• REQUIRED WORK: Copying task for the records below: reproduce each one exactly and drop the pictures.

• Structured page parsing data:
__________________________________________________
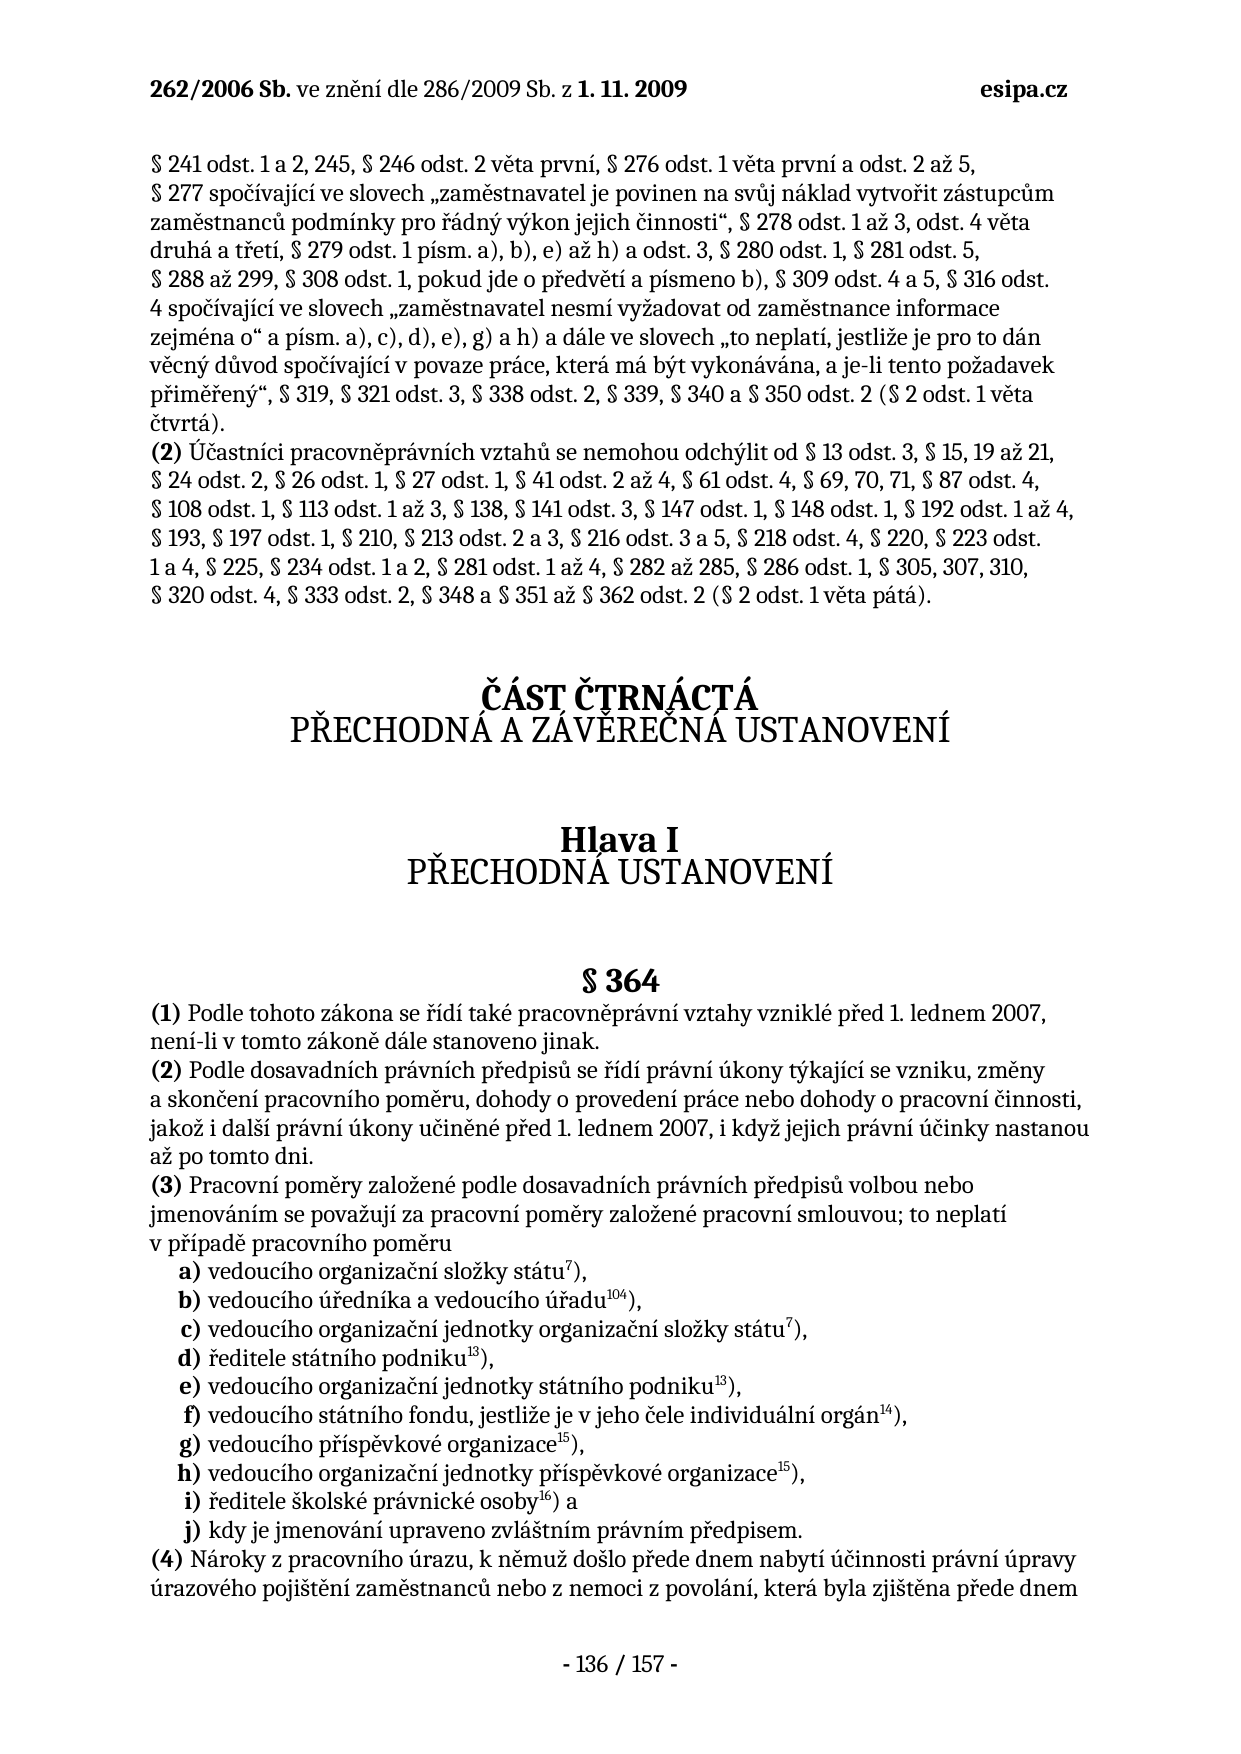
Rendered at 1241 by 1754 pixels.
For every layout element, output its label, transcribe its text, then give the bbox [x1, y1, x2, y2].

text (2) Účastníci pracovněprávních vztahů se nemohou odchýlit od § 13 odst. 3, § 15, 19 až 21, § 24 odst. 2, § 26 odst. 1, § 27 odst. 1, § 41 odst. 2 až 4, § 61 odst. 4, § 69, 70, 71, § 87 odst. 4, § 108 odst. 1, § 113 odst. 1 až 3, § 138, § 141 odst. 3, § 147 odst. 1, § 148 odst. 1, § 192 odst. 1 až 4, § 193, § 197 odst. 1, § 210, § 213 odst. 2 a 3, § 216 odst. 3 a 5, § 218 odst. 4, § 220, § 223 odst. 1 a 4, § 225, § 234 odst. 1 a 2, § 281 odst. 1 až 4, § 282 až 285, § 286 odst. 1, § 305, 307, 310, § 320 odst. 4, § 333 odst. 2, § 348 a § 351 až § 362 odst. 2 (§ 2 odst. 1 věta pátá). [150, 437, 1090, 610]
subtitle Část čtrnáctá -Přechodná a závěrečná ustanovení [150, 683, 1090, 752]
subtitle § 364 [150, 967, 1090, 998]
text (1) Podle tohoto zákona se řídí také pracovněprávní vztahy vzniklé před 1. lednem 2007, není-li v tomto zákoně dále stanoveno jinak. [150, 998, 1090, 1056]
text e) vedoucího organizační jednotky státního podniku13), [150, 1372, 1090, 1401]
text i) ředitele školské právnické osoby16) a [150, 1487, 1090, 1516]
text (2) Podle dosavadních právních předpisů se řídí právní úkony týkající se vzniku, změny a skončení pracovního poměru, dohody o provedení práce nebo dohody o pracovní činnosti, jakož i další právní úkony učiněné před 1. lednem 2007, i když jejich právní účinky nastanou až po tomto dni. [150, 1056, 1090, 1171]
text d) ředitele státního podniku13), [150, 1343, 1090, 1372]
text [150, 150, 1090, 437]
text j) kdy je jmenování upraveno zvláštním právním předpisem. [150, 1516, 1090, 1545]
subtitle Hlava I -Přechodná ustanovení [150, 825, 1090, 894]
text h) vedoucího organizační jednotky příspěvkové organizace15), [150, 1458, 1090, 1487]
text (3) Pracovní poměry založené podle dosavadních právních předpisů volbou nebo jmenováním se považují za pracovní poměry založené pracovní smlouvou; to neplatí v případě pracovního poměru [150, 1171, 1090, 1257]
text f) vedoucího státního fondu, jestliže je v jeho čele individuální orgán14), [150, 1401, 1090, 1430]
text a) vedoucího organizační složky státu7), [150, 1257, 1090, 1286]
text g) vedoucího příspěvkové organizace15), [150, 1430, 1090, 1458]
text c) vedoucího organizační jednotky organizační složky státu7), [150, 1315, 1090, 1343]
text b) vedoucího úředníka a vedoucího úřadu104), [150, 1286, 1090, 1315]
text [150, 1545, 1090, 1602]
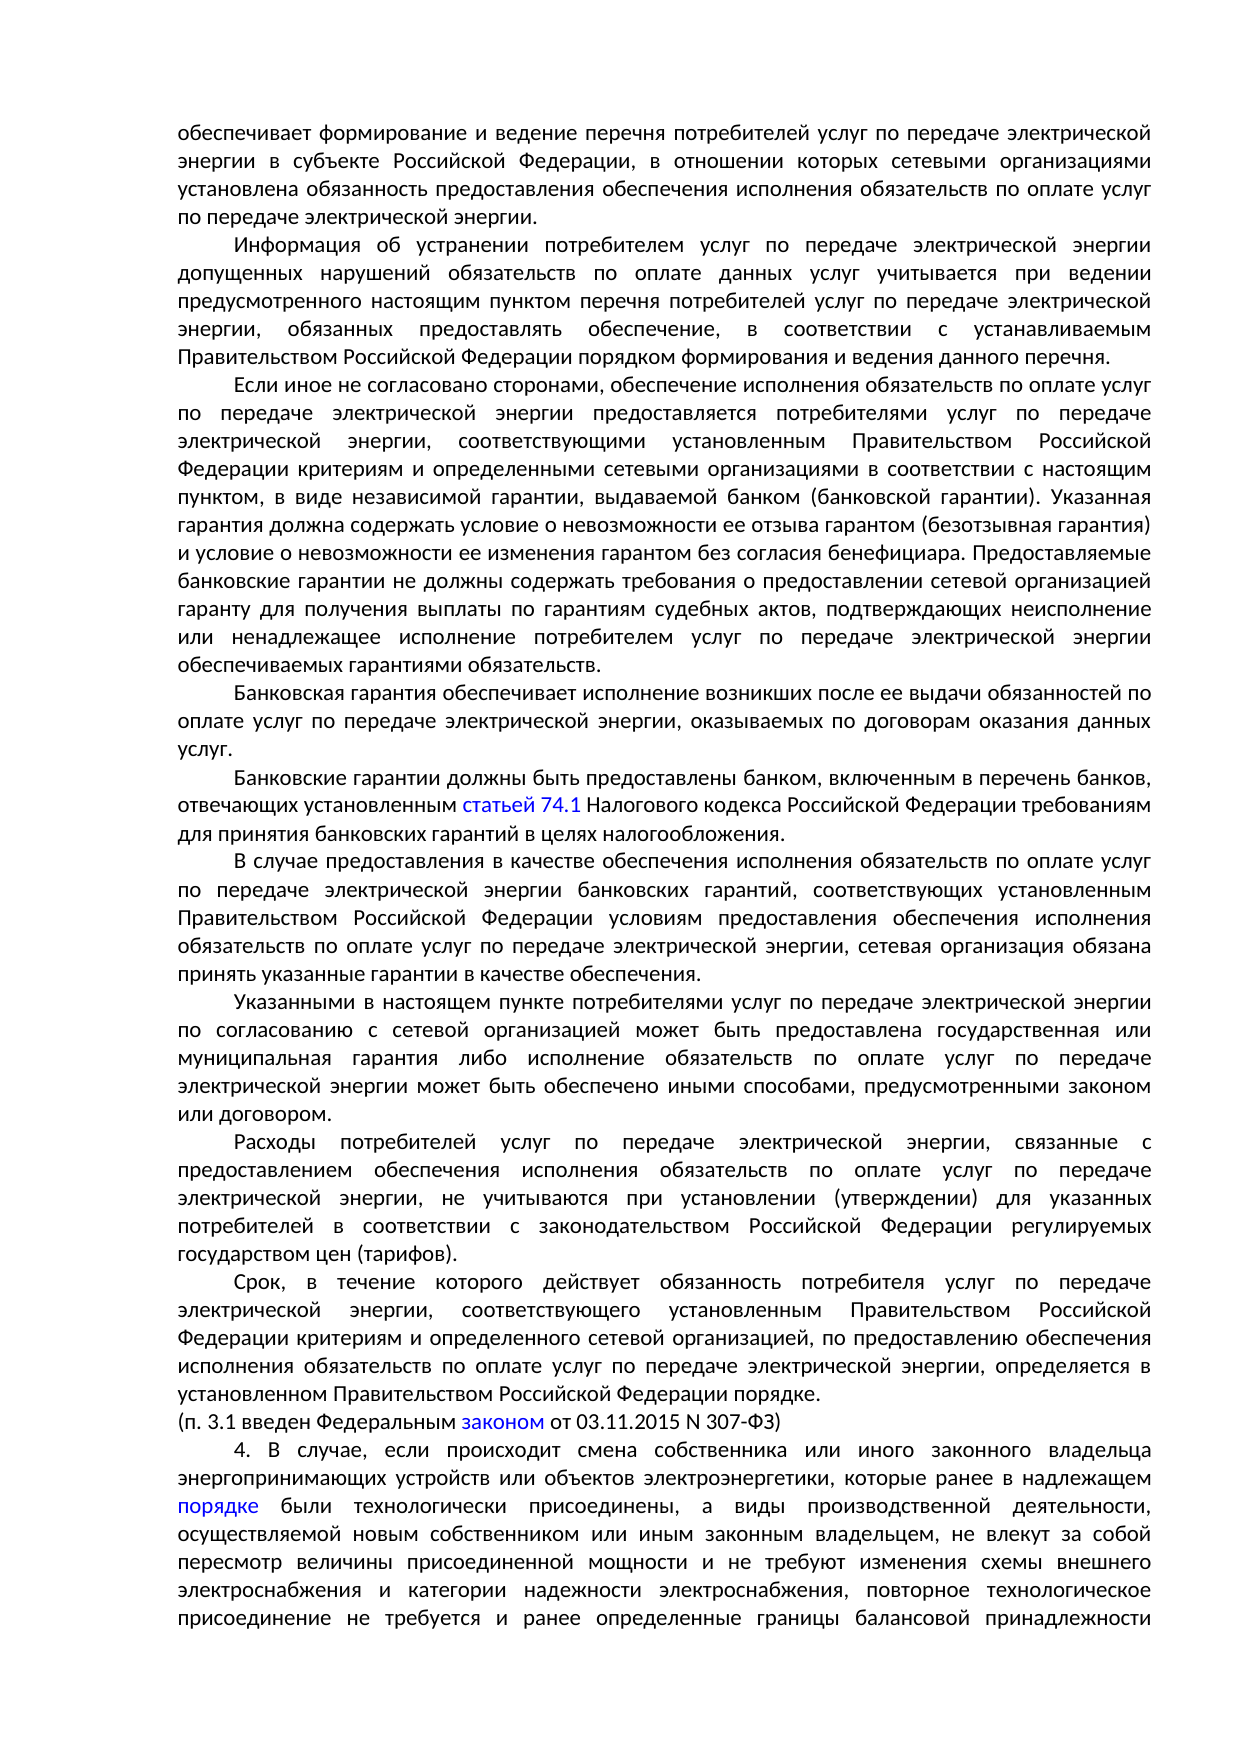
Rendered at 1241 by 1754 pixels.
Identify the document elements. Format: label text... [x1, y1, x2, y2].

text Указанными в настоящем пункте потребителями услуг по передаче электрической энергии по согласованию с сетевой организацией может быть предоставлена государственная или муниципальная гарантия либо исполнение обязательств по оплате услуг по передаче электрической энергии может быть обеспечено иными способами, предусмотренными законом или договором. [177, 987, 1152, 1127]
text Расходы потребителей услуг по передаче электрической энергии, связанные с предоставлением обеспечения исполнения обязательств по оплате услуг по передаче электрической энергии, не учитываются при установлении (утверждении) для указанных потребителей в соответствии с законодательством Российской Федерации регулируемых государством цен (тарифов). [177, 1127, 1152, 1267]
text Информация об устранении потребителем услуг по передаче электрической энергии допущенных нарушений обязательств по оплате данных услуг учитывается при ведении предусмотренного настоящим пунктом перечня потребителей услуг по передаче электрической энергии, обязанных предоставлять обеспечение, в соответствии с устанавливаемым Правительством Российской Федерации порядком формирования и ведения данного перечня. [177, 230, 1152, 370]
text В случае предоставления в качестве обеспечения исполнения обязательств по оплате услуг по передаче электрической энергии банковских гарантий, соответствующих установленным Правительством Российской Федерации условиям предоставления обеспечения исполнения обязательств по оплате услуг по передаче электрической энергии, сетевая организация обязана принять указанные гарантии в качестве обеспечения. [177, 847, 1152, 987]
text Банковская гарантия обеспечивает исполнение возникших после ее выдачи обязанностей по оплате услуг по передаче электрической энергии, оказываемых по договорам оказания данных услуг. [177, 678, 1152, 763]
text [177, 1435, 1152, 1631]
text Если иное не согласовано сторонами, обеспечение исполнения обязательств по оплате услуг по передаче электрической энергии предоставляется потребителями услуг по передаче электрической энергии, соответствующими установленным Правительством Российской Федерации критериям и определенными сетевыми организациями в соответствии с настоящим пунктом, в виде независимой гарантии, выдаваемой банком (банковской гарантии). Указанная гарантия должна содержать условие о невозможности ее отзыва гарантом (безотзывная гарантия) и условие о невозможности ее изменения гарантом без согласия бенефициара. Предоставляемые банковские гарантии не должны содержать требования о предоставлении сетевой организацией гаранту для получения выплаты по гарантиям судебных актов, подтверждающих неисполнение или ненадлежащее исполнение потребителем услуг по передаче электрической энергии обеспечиваемых гарантиями обязательств. [177, 370, 1152, 678]
text Срок, в течение которого действует обязанность потребителя услуг по передаче электрической энергии, соответствующего установленным Правительством Российской Федерации критериям и определенного сетевой организацией, по предоставлению обеспечения исполнения обязательств по оплате услуг по передаче электрической энергии, определяется в установленном Правительством Российской Федерации порядке. [177, 1267, 1152, 1407]
text (п. 3.1 введен Федеральным законом от 03.11.2015 N 307-ФЗ) [177, 1407, 1152, 1435]
text Банковские гарантии должны быть предоставлены банком, включенным в перечень банков, отвечающих установленным статьей 74.1 Налогового кодекса Российской Федерации требованиям для принятия банковских гарантий в целях налогообложения. [177, 763, 1152, 847]
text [177, 118, 1152, 230]
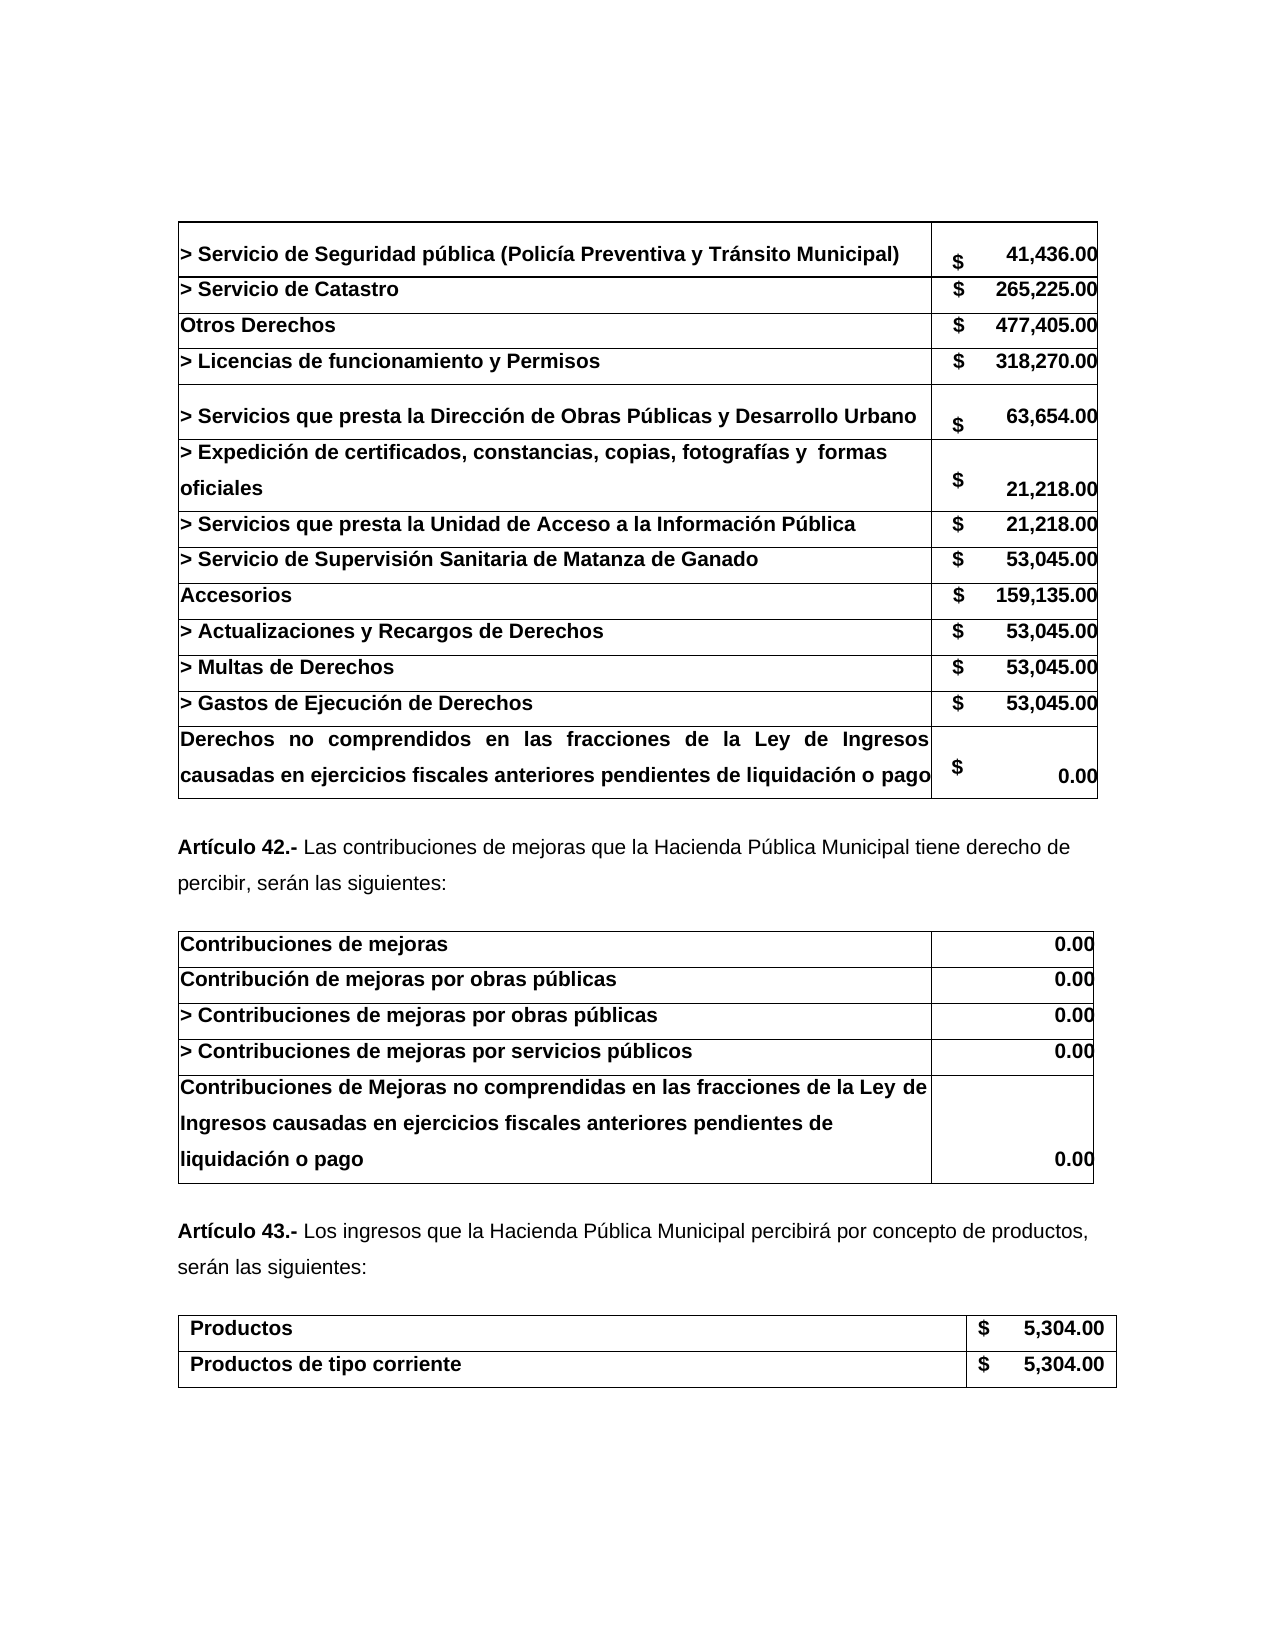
__________________________________________________
• ANSWER:
Rendered at 1241 by 1754 pixels.
For every layout element, output its label, transcribe its text, then give the bbox [x1, y1, x2, y2].

text (2) Účastníci pracovněprávních vztahů se nemohou odchýlit od § 13 odst. 3, § 15, 19 až 21, § 24 odst. 2, § 26 odst. 1, § 27 odst. 1, § 41 odst. 2 až 4, § 61 odst. 4, § 69, 70, 71, § 87 odst. 4, § 108 odst. 1, § 113 odst. 1 až 3, § 138, § 141 odst. 3, § 147 odst. 1, § 148 odst. 1, § 192 odst. 1 až 4, § 193, § 197 odst. 1, § 210, § 213 odst. 2 a 3, § 216 odst. 3 a 5, § 218 odst. 4, § 220, § 223 odst. 1 a 4, § 225, § 234 odst. 1 a 2, § 281 odst. 1 až 4, § 282 až 285, § 286 odst. 1, § 305, 307, 310, § 320 odst. 4, § 333 odst. 2, § 348 a § 351 až § 362 odst. 2 (§ 2 odst. 1 věta pátá). [150, 437, 1090, 610]
subtitle Část čtrnáctá -Přechodná a závěrečná ustanovení [150, 683, 1090, 752]
subtitle § 364 [150, 967, 1090, 998]
text (1) Podle tohoto zákona se řídí také pracovněprávní vztahy vzniklé před 1. lednem 2007, není-li v tomto zákoně dále stanoveno jinak. [150, 998, 1090, 1056]
text e) vedoucího organizační jednotky státního podniku13), [150, 1372, 1090, 1401]
text i) ředitele školské právnické osoby16) a [150, 1487, 1090, 1516]
text (2) Podle dosavadních právních předpisů se řídí právní úkony týkající se vzniku, změny a skončení pracovního poměru, dohody o provedení práce nebo dohody o pracovní činnosti, jakož i další právní úkony učiněné před 1. lednem 2007, i když jejich právní účinky nastanou až po tomto dni. [150, 1056, 1090, 1171]
text d) ředitele státního podniku13), [150, 1343, 1090, 1372]
text [150, 150, 1090, 437]
text j) kdy je jmenování upraveno zvláštním právním předpisem. [150, 1516, 1090, 1545]
subtitle Hlava I -Přechodná ustanovení [150, 825, 1090, 894]
text h) vedoucího organizační jednotky příspěvkové organizace15), [150, 1458, 1090, 1487]
text (3) Pracovní poměry založené podle dosavadních právních předpisů volbou nebo jmenováním se považují za pracovní poměry založené pracovní smlouvou; to neplatí v případě pracovního poměru [150, 1171, 1090, 1257]
text f) vedoucího státního fondu, jestliže je v jeho čele individuální orgán14), [150, 1401, 1090, 1430]
text a) vedoucího organizační složky státu7), [150, 1257, 1090, 1286]
text g) vedoucího příspěvkové organizace15), [150, 1430, 1090, 1458]
text c) vedoucího organizační jednotky organizační složky státu7), [150, 1315, 1090, 1343]
text b) vedoucího úředníka a vedoucího úřadu104), [150, 1286, 1090, 1315]
text [150, 1545, 1090, 1602]
Rendered at 1241 by 1754 pixels.
Identify the document elements. Format: label text... [x1, y1, x2, y2].

text Указанными в настоящем пункте потребителями услуг по передаче электрической энергии по согласованию с сетевой организацией может быть предоставлена государственная или муниципальная гарантия либо исполнение обязательств по оплате услуг по передаче электрической энергии может быть обеспечено иными способами, предусмотренными законом или договором. [177, 987, 1152, 1127]
text Расходы потребителей услуг по передаче электрической энергии, связанные с предоставлением обеспечения исполнения обязательств по оплате услуг по передаче электрической энергии, не учитываются при установлении (утверждении) для указанных потребителей в соответствии с законодательством Российской Федерации регулируемых государством цен (тарифов). [177, 1127, 1152, 1267]
text Информация об устранении потребителем услуг по передаче электрической энергии допущенных нарушений обязательств по оплате данных услуг учитывается при ведении предусмотренного настоящим пунктом перечня потребителей услуг по передаче электрической энергии, обязанных предоставлять обеспечение, в соответствии с устанавливаемым Правительством Российской Федерации порядком формирования и ведения данного перечня. [177, 230, 1152, 370]
text В случае предоставления в качестве обеспечения исполнения обязательств по оплате услуг по передаче электрической энергии банковских гарантий, соответствующих установленным Правительством Российской Федерации условиям предоставления обеспечения исполнения обязательств по оплате услуг по передаче электрической энергии, сетевая организация обязана принять указанные гарантии в качестве обеспечения. [177, 847, 1152, 987]
text Банковская гарантия обеспечивает исполнение возникших после ее выдачи обязанностей по оплате услуг по передаче электрической энергии, оказываемых по договорам оказания данных услуг. [177, 678, 1152, 763]
text [177, 1435, 1152, 1631]
text Если иное не согласовано сторонами, обеспечение исполнения обязательств по оплате услуг по передаче электрической энергии предоставляется потребителями услуг по передаче электрической энергии, соответствующими установленным Правительством Российской Федерации критериям и определенными сетевыми организациями в соответствии с настоящим пунктом, в виде независимой гарантии, выдаваемой банком (банковской гарантии). Указанная гарантия должна содержать условие о невозможности ее отзыва гарантом (безотзывная гарантия) и условие о невозможности ее изменения гарантом без согласия бенефициара. Предоставляемые банковские гарантии не должны содержать требования о предоставлении сетевой организацией гаранту для получения выплаты по гарантиям судебных актов, подтверждающих неисполнение или ненадлежащее исполнение потребителем услуг по передаче электрической энергии обеспечиваемых гарантиями обязательств. [177, 370, 1152, 678]
text Срок, в течение которого действует обязанность потребителя услуг по передаче электрической энергии, соответствующего установленным Правительством Российской Федерации критериям и определенного сетевой организацией, по предоставлению обеспечения исполнения обязательств по оплате услуг по передаче электрической энергии, определяется в установленном Правительством Российской Федерации порядке. [177, 1267, 1152, 1407]
text (п. 3.1 введен Федеральным законом от 03.11.2015 N 307-ФЗ) [177, 1407, 1152, 1435]
text Банковские гарантии должны быть предоставлены банком, включенным в перечень банков, отвечающих установленным статьей 74.1 Налогового кодекса Российской Федерации требованиям для принятия банковских гарантий в целях налогообложения. [177, 763, 1152, 847]
text [177, 118, 1152, 230]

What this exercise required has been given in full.